What undoubtedly happened to women in New Orleans is not a private matter, is not their private misfortune. It is just as integral a part of the entire atrocity as the exposure and dehydration and contagion and contamination, and the other undeniable violence, that happened there. But the fact is that women were, and I cannot imagine how it can rationally be questioned,
more vulnerable and victimized as a group than men, and the atrocity was perpetrated more horribly and specifically against women (and the old and sick, also more vulnerable, in different ways) than against that community in general.

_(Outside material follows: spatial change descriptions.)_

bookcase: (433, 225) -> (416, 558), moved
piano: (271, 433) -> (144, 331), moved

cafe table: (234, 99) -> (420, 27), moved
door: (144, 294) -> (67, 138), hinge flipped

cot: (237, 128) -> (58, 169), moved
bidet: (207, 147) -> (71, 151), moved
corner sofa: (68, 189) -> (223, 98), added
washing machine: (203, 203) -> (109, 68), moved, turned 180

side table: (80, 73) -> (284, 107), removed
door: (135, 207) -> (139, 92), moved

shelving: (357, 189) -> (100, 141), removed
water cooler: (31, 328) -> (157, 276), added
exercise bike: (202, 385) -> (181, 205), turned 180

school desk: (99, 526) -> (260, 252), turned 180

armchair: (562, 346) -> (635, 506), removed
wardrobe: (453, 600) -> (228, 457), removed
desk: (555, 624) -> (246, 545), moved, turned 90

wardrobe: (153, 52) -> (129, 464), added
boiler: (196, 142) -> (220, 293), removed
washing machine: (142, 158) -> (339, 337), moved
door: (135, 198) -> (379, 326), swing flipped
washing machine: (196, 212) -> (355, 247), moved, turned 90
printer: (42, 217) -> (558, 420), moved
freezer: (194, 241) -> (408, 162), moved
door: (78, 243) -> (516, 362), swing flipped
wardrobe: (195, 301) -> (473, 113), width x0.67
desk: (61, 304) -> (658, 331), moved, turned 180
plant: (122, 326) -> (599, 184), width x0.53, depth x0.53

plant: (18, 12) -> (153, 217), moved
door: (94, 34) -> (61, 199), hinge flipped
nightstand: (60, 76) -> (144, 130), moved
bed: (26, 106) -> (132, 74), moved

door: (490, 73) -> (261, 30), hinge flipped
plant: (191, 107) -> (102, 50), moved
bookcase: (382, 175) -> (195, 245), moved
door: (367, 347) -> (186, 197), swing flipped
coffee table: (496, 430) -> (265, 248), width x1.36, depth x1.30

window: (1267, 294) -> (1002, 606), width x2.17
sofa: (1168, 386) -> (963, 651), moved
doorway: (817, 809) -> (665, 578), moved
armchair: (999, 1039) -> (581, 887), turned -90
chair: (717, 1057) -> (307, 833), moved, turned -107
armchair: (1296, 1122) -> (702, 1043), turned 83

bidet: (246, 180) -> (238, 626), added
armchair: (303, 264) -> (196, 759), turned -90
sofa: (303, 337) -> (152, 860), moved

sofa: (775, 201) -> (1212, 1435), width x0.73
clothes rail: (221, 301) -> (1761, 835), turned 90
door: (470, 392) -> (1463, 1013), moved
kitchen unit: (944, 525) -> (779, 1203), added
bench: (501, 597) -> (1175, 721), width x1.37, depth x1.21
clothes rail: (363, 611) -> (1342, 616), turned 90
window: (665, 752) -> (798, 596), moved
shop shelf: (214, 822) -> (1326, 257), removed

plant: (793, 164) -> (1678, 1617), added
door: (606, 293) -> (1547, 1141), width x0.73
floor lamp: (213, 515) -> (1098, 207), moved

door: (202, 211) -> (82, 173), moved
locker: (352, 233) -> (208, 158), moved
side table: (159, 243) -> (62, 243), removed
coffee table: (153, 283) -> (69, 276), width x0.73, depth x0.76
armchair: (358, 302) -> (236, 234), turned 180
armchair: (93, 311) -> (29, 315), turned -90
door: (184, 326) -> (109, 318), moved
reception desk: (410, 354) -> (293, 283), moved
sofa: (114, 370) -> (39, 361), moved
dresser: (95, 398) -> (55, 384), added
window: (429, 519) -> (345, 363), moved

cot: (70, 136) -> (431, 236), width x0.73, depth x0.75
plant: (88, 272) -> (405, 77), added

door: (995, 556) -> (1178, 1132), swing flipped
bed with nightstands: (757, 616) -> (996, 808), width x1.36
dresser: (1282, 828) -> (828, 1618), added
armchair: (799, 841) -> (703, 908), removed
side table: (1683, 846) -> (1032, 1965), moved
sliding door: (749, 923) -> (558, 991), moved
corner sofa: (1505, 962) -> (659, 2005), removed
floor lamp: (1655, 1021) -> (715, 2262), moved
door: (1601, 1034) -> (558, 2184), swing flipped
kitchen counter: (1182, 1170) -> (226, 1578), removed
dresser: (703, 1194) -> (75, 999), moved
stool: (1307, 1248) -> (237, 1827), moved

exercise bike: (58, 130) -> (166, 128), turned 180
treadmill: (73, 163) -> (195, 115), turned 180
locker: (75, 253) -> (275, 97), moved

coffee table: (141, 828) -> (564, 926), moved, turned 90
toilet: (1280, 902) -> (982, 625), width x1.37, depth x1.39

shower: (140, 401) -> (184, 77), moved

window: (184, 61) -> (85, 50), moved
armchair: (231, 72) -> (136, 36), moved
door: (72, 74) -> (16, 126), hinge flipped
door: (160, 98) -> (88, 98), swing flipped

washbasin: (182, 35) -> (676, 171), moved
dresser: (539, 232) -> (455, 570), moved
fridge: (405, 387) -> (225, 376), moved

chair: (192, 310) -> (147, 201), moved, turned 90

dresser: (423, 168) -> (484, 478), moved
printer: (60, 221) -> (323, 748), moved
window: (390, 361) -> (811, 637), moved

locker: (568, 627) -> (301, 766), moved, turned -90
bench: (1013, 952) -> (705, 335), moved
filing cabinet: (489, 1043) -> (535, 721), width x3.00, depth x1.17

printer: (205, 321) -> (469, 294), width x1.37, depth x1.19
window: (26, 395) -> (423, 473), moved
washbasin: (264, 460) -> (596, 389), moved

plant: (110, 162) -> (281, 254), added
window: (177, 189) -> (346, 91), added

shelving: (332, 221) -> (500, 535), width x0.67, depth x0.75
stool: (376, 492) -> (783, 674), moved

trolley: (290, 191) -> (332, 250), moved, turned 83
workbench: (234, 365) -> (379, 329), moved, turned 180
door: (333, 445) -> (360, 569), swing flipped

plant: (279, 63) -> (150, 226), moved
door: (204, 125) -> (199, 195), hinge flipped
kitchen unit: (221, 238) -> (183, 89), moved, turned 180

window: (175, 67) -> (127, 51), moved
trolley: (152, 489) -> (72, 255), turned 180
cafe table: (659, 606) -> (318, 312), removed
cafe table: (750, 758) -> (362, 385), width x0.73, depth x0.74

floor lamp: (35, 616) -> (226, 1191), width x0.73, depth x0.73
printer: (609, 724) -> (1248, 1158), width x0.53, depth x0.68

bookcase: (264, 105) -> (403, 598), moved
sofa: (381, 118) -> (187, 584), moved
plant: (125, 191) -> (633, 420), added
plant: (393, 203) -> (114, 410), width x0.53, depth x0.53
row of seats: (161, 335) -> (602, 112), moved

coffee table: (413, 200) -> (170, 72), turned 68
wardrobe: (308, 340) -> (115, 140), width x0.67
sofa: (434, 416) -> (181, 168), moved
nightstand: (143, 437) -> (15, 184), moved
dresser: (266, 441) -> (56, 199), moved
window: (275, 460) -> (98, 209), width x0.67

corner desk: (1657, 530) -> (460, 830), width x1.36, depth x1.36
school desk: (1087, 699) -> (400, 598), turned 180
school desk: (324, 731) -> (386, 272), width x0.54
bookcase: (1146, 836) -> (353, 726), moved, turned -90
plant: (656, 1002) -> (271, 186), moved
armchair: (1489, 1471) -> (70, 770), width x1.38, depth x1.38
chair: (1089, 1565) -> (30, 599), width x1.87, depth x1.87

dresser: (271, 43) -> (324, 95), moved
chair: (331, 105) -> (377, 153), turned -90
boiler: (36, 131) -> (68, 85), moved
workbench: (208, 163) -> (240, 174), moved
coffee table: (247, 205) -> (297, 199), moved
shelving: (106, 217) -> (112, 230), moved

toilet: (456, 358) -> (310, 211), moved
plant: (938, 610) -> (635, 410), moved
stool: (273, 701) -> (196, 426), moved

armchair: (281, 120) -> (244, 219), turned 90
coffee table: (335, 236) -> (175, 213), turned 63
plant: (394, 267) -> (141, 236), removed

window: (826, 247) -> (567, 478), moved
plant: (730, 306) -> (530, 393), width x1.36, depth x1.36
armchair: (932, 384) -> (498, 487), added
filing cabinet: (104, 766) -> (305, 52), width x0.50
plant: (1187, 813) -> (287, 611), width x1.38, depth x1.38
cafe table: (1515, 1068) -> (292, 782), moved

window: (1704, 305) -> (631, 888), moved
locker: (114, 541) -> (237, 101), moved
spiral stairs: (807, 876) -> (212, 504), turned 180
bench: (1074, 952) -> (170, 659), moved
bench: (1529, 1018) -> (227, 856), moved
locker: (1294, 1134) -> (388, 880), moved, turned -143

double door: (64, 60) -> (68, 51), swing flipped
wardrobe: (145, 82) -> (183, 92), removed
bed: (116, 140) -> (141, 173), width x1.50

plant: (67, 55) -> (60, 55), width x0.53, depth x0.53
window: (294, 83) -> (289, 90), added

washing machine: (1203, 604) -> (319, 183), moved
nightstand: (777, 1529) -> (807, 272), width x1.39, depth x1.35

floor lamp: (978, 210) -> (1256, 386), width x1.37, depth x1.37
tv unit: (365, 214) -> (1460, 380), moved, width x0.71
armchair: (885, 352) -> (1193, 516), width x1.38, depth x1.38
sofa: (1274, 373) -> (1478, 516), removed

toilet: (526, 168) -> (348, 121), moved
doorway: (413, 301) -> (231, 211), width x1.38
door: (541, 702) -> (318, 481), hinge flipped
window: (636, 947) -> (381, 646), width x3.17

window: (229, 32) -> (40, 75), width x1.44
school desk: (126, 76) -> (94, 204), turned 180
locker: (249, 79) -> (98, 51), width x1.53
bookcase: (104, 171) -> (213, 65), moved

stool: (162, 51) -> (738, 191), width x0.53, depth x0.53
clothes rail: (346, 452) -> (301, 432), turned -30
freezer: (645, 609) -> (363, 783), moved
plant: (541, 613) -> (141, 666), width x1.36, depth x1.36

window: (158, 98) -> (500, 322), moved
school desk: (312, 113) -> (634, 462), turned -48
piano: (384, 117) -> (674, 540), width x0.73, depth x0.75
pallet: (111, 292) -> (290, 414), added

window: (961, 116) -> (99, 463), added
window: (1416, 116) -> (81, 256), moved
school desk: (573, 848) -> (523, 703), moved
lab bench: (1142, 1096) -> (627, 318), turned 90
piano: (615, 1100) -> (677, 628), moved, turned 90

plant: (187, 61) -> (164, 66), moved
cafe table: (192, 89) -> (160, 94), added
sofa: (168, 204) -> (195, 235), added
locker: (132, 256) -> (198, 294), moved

But there are people everywhere trying to silence these stories. People who say they do not believe them, people who are more subtle and say not that they disbelieve anyone in particular but that they need "proof" of each individual event (will we have proof of each suicide, proof that any person found drowned jumped rather than falling, and refuse to acknowledge that suicides occurred if we don't?), people saying that all such reports in the media must be denied. I hasten to point out that I am not quoting or referring to anyone in particular, and in particular to anyone here at DU.
One can't help but recall what Stokely Carmichael had to say -- reports of the circumstances and exact words vary, but no one denies that he said it:
http://en.wikiquote.org/wiki/Stokely_Carmichael The only position for women in SNCC is prone.
(cutting off discussion when women raised the issue of sexism during the 1964 SNCC conference)
I'm seeing just one more time when women are being told not to voice their concerns, not to report their experience, not to demand recognition of their reality, because it might be bad for someone or something else that is, once again, more important than them.
And I'm disgusted, and outraged, and not happy to see this going on all these years later.
I guess it would be better not to ask me whether I'm surprised.